PATRIC provides computed protein families at 3 levels: FIGfams, genus-specific protein families (PLfams) and cross-genera protein families (PGfams). These protein families cover almost all of the proteins in the current public genomes (~100% protein coverage) to support more comprehensive comparative analysis.
The protein families are computed using the procedure described below:
- All the proteins from public genomes currently available in PATRIC are assigned function based on the most recent signature k-mers.
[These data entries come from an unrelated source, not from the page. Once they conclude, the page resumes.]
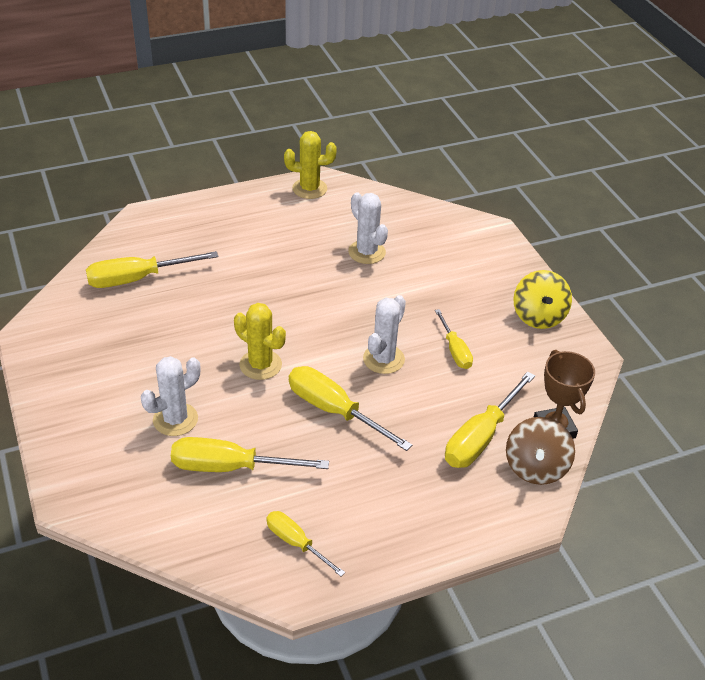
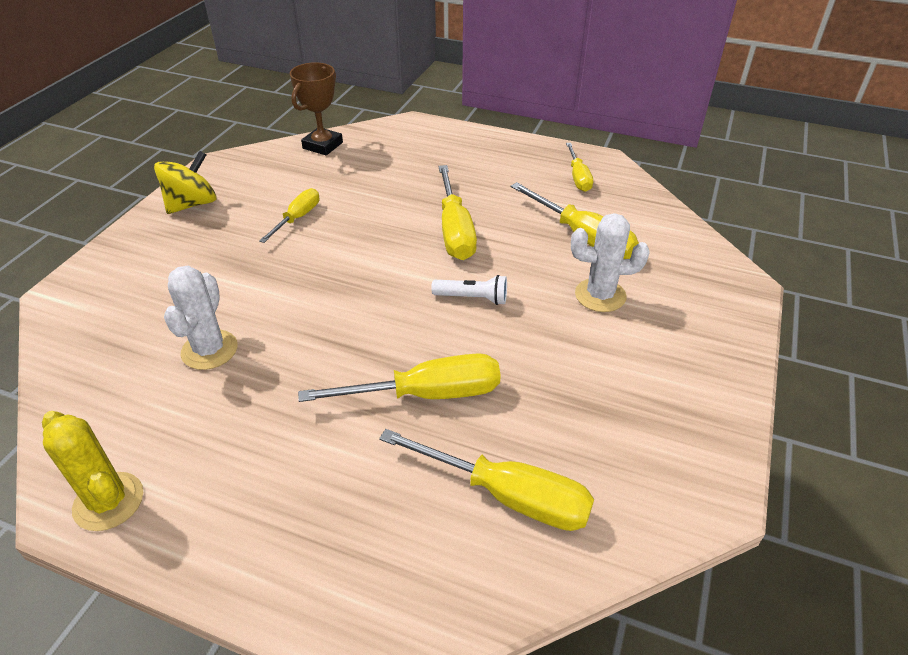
camera: 135 degrees left, 0 degrees up
(260, 365) = (472, 298): yellow cactus -> white flashlight
(383, 359) = (361, 243): white cactus -> none
(480, 437) = (376, 164): yellow screwdriver -> yellow screwdriver (427, 394)
(535, 467) = (370, 137): brown spinning top -> none

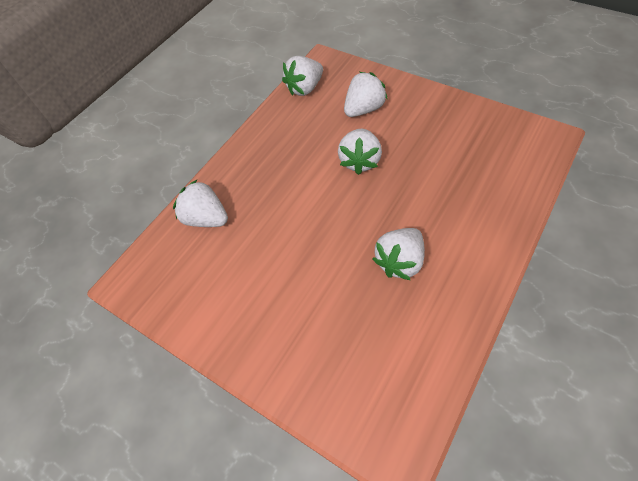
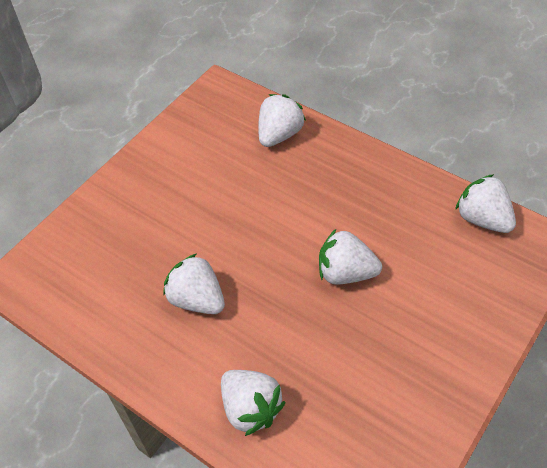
camera: 90 degrees right, 5 degrees down
(364, 109) = (440, 284): white strawberry -> white strawberry (251, 409)

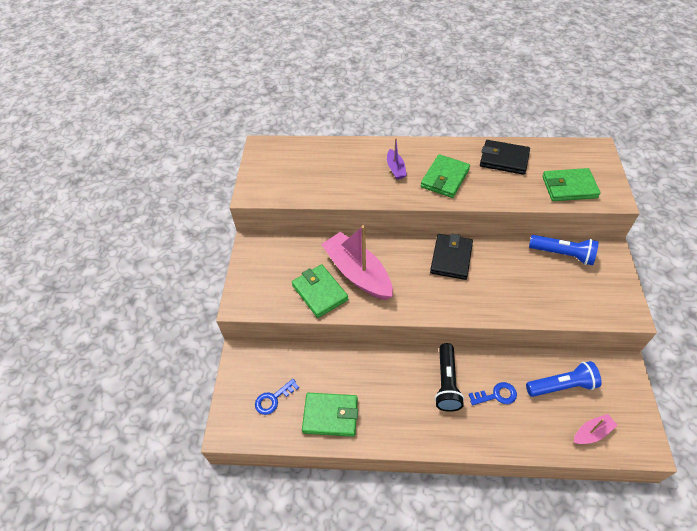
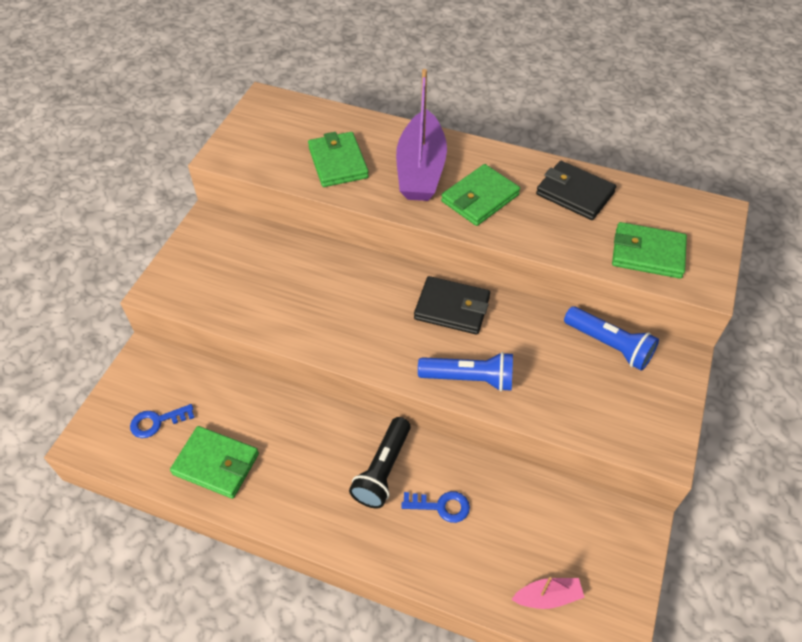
camera: 15 degrees right, 0 degrees up
(320, 292) = (261, 304): green wallet -> green wallet (338, 162)
(357, 273) = (320, 293): pink boat -> none
(395, 169) = (421, 169): purple boat -> purple boat, size x2.15
(451, 258) = (452, 308): black wallet -> black wallet turned 75 degrees clockwise
(562, 386) = (536, 522): blue flashlight -> blue flashlight (469, 379)

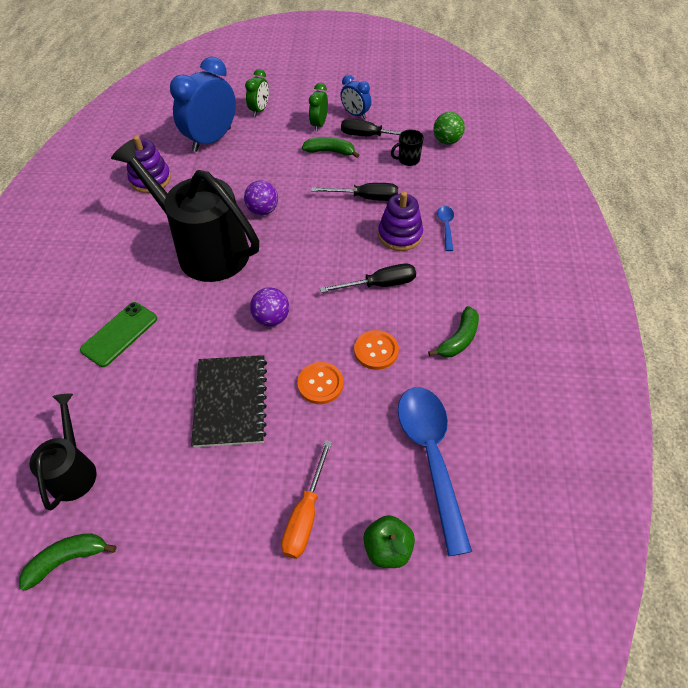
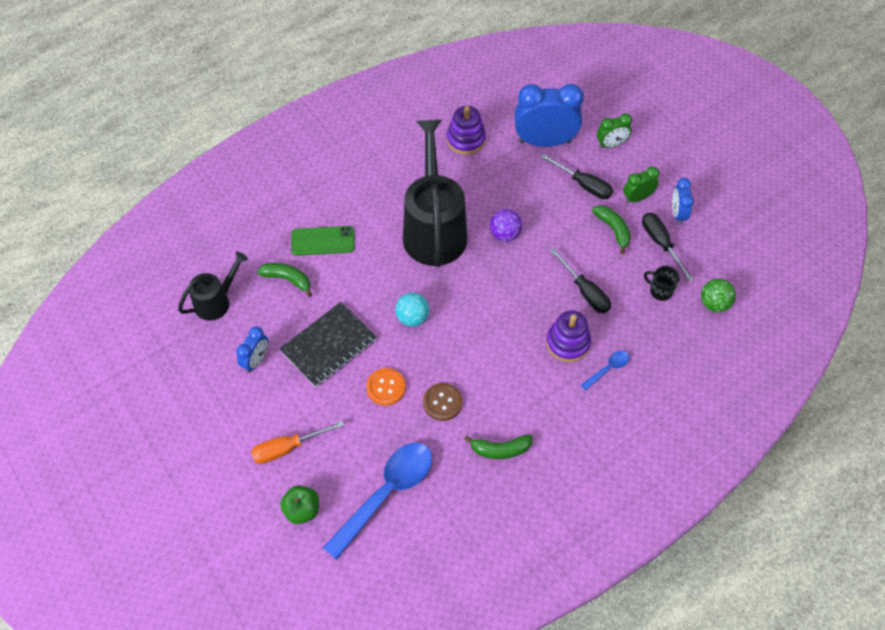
camera: 50 degrees right, 5 degrees up
(67, 559) = (167, 346): green banana -> green banana (288, 279)
(180, 478) = (256, 361): none -> blue clock
(271, 318) = (412, 318): purple ball -> turquoise ball
(376, 351) = (442, 402): orange button -> brown button
(379, 284) = (504, 363): black screwdriver -> black screwdriver (583, 185)

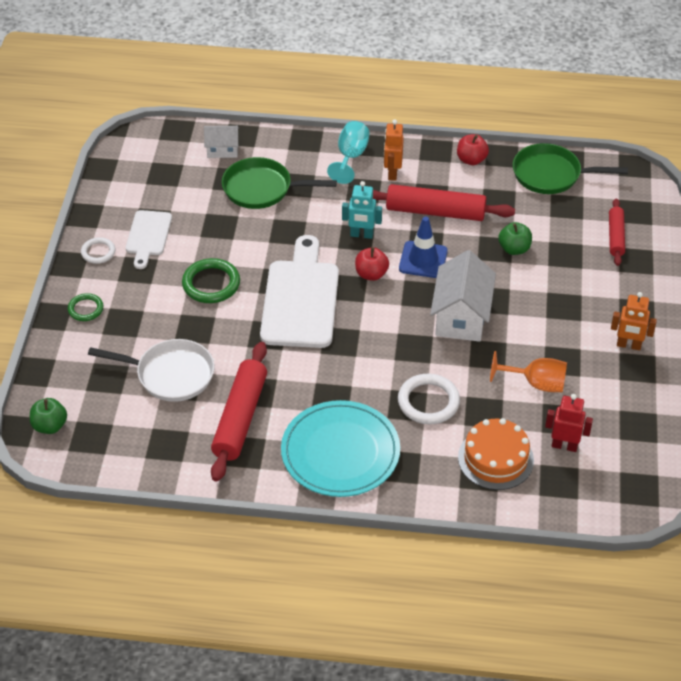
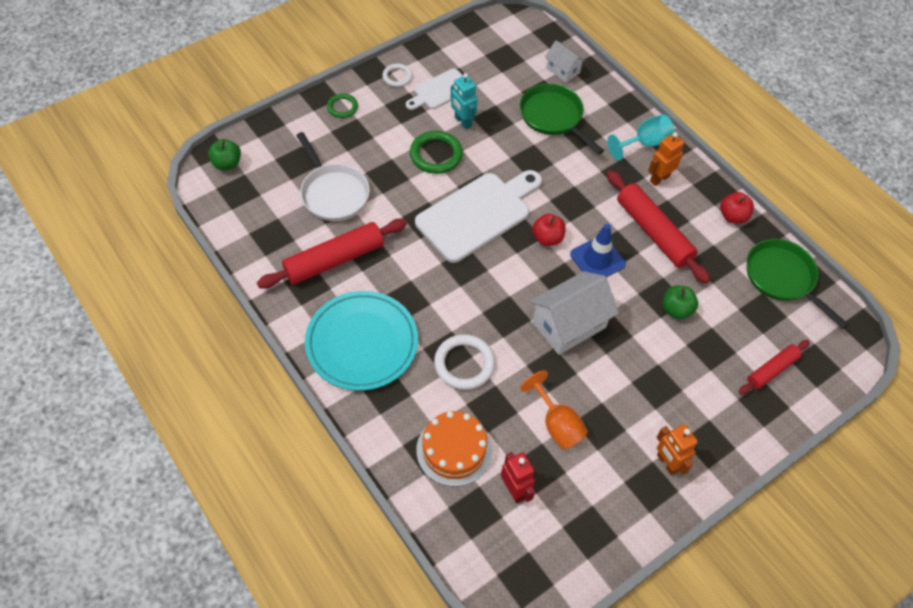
camera: 45 degrees right, 10 degrees up
(361, 235) = (578, 205): turquoise robot -> turquoise robot (462, 122)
For all the proteins with identical functions, a similarity matrix is computed based on the number of signature k-mers they have in common, divided by average protein length for every pair of proteins. This k-mer similarity matrix is then processed using MCL algorithm, which forms one or more protein clusters based on similarity among the members.
- The genus-specific protein families are computed using only proteins within a genus and more stringent criteria (MCL inflation = 3.0). This provides higher sequence similarity and better specificity while performing within-genus/species or close strain comparisons.
- The cross-genera protein families are computed by clustering representative proteins from the genus-specific families with slightly relaxed criteria (MCL inflation = 1.1). This allows cross-genera or distant homologs to cluster together, which is necessary to support cross-genera comparative analysis across all microbial genomes.
The new protein families are accessible through the Genome and Gene Overview webpages and through the Protein Family Sorter tool. The Protein Family Sorter now allows users to perform comparative analysis using PLfams, PGfams, or FIGfams.